O diretor executivo da companhia, Kozo Takahashi, teria se encontrado nesta semana com os responsáveis por bancos como o Mizuho Bank e o Bank of Tokyo para discutir os termos de investimento em uma possível reestruturação. A Japan Industrial Solutions, uma investidora do mercado asiático de tecnologia, também teria sido acionada, e estaria cogitando colocar ¥ 30 bilhões, ou cerca de US$ 1,56 bilhão, na companhia. As informações são de fontes internas ouvidas pela Reuters.

Os problemas começaram já no ano passado, quando passando por dificuldades, a Sharp resolveu iniciar um plano de recuperação interna voltado para um funcionamento mais enxuto e, também, foco total em um de seus principais negócios, a fabricação de touchscreens. O retorno da tradicional Japan Display para esse segmento, porém, acabou dificultando as coisas, reduzindo amplamente a demanda pelo componente e potencialmente colocando tudo a perder.
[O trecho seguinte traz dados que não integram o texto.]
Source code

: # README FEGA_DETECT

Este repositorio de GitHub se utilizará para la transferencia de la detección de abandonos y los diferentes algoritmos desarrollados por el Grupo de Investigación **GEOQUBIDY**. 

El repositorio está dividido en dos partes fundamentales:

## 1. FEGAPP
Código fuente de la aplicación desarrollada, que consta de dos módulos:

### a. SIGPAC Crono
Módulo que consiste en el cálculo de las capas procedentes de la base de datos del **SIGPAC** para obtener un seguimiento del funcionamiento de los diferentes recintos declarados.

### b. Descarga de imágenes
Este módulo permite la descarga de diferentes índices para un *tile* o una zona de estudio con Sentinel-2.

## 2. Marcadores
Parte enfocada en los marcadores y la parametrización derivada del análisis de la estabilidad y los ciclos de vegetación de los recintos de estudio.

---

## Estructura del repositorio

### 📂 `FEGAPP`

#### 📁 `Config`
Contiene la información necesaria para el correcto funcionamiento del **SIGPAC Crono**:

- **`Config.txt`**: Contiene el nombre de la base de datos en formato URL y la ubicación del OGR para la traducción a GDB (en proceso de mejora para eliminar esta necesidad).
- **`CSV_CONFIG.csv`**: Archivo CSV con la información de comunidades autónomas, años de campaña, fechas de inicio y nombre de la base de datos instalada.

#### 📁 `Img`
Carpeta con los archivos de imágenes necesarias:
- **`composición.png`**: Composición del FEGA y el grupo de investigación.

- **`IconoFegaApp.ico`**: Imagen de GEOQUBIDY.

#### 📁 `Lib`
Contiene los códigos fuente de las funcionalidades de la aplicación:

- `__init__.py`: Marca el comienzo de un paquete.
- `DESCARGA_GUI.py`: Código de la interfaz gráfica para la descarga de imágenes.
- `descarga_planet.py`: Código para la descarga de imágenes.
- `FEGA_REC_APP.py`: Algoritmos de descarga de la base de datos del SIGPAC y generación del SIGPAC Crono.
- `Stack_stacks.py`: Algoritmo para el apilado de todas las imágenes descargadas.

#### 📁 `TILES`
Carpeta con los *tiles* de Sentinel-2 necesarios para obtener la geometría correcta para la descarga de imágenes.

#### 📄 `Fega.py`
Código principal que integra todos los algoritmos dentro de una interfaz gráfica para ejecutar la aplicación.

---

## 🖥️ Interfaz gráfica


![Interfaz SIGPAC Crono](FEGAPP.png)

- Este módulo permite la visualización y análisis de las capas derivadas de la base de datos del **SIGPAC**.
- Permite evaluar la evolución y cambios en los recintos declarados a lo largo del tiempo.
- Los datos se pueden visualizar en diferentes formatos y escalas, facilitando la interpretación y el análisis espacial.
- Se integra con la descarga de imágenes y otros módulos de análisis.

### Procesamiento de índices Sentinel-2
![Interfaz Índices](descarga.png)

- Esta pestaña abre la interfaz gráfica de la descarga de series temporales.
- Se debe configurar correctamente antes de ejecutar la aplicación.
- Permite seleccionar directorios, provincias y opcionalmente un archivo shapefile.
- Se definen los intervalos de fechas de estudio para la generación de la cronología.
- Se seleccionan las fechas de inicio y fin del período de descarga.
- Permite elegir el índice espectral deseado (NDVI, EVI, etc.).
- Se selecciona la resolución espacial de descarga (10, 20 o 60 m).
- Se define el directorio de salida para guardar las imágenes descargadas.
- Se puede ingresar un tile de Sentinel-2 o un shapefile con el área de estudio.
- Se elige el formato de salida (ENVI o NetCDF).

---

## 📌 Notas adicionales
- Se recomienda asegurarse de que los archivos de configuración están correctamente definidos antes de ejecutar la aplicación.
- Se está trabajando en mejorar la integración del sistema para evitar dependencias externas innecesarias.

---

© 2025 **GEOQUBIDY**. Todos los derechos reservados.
Agora, a ideia é contar com o auxílio de empresas do setor por meio da venda de ações preferenciais, uma negociação que seria concluída em um ano e representaria um belo aporte de capital para manter a Sharp funcionando e permitir que o processo continue. Outra alternativa seria a conversão de dívidas já existentes com bancos em cotas da empresa, uma troca que teria valor estimado em cerca de US$ 1,3 bilhão mas que pode acabar não indo para a frente caso os credores não confiem nos planos de recuperação.

Apesar de tais alternativas estarem sendo consideradas, como explica a Reuters, estão fora de cogitação ideias como fusões ou vendas de partes da Sharp. A diretoria interna da companhia deseja que a empresa se mantenha unida neste momento e, acima de tudo, acredita no potencial de seus produtos – e na demanda dos mercados emergentes, principalmente, por celulares de baixo custo – como parte integrante dessa reestruturação.

Por outro lado, especialistas de mercado também ouvidos pela agência acreditam que essa postura é “orgulhosa demais” e que a recusa em compartilhar recursos com a Japan Display pode acabar piorando as coisas. A rival acaba de fechar um contrato com a Apple para construção de uma unidade de produção exclusiva de telas para os novos iPhones, com valor estimado em US$ 1,4 bilhões. A opinião de muitos setores do mercado é que, nesse ensejo, a Sharp vai acabar ficando para trás.

A empresa também estaria sofrendo pressão dos bancos e fundos que já são investidores para embarcar em planos de recuperação ainda mais audaciosos, como o que a Sony está aplicando recentemente, por exemplo. A ideia seria que, sem uma forte alteração em setores-chave dos negócios, a situação negativa não será revertida, como acontece com a fabricante do PlayStation, que focou justamente no console como o grande motor para recuperação, na mesma medida em que abre mão ou reduz significativamente os esforços nas áreas que vêm causando prejuízo.

Sinais de melhora

As informações, claro, não foram confirmadas oficialmente por representantes da companhia, que permanecem em silêncio quanto aos planos atuais de recuperação e uma possível derrocada. Em 2012, a Sharp recebeu um aporte de ¥ 360 bilhões, ou cerca de US$ 3 bilhões, para iniciar o processo de reestruturação, com a promessa de voltar ao azul neste ano. Só que, conforme apontam as mais recentes previsões, isso não deve acontecer, e seria justamente esse o motivo por trás da busca de novas soluções.

No final do ano passado, a Sharp deixou de trabalhar com televisores e painéis solares na Europa, além de ter deixado o negócio de energia também nos Estados Unidos. A ideia seria focar nos segmentos que realmente indicam lucratividade no longo prazo e, principalmente, manter os negócios mais perto de casa, onde a indústria de componentes para smartphones e tablets segue a todo vapor.

As notícias parecem ter, pelo menos, feito um bem mínimo para as ações da companhia. Nesta sexta-feira (6), as notícias publicadas pela Reuters foram responsáveis por um aumento de 1,7% nas ações da Sharp, uma pequena melhoria que, torcem os executivos da empresa, precisa se manter com as novas medidas.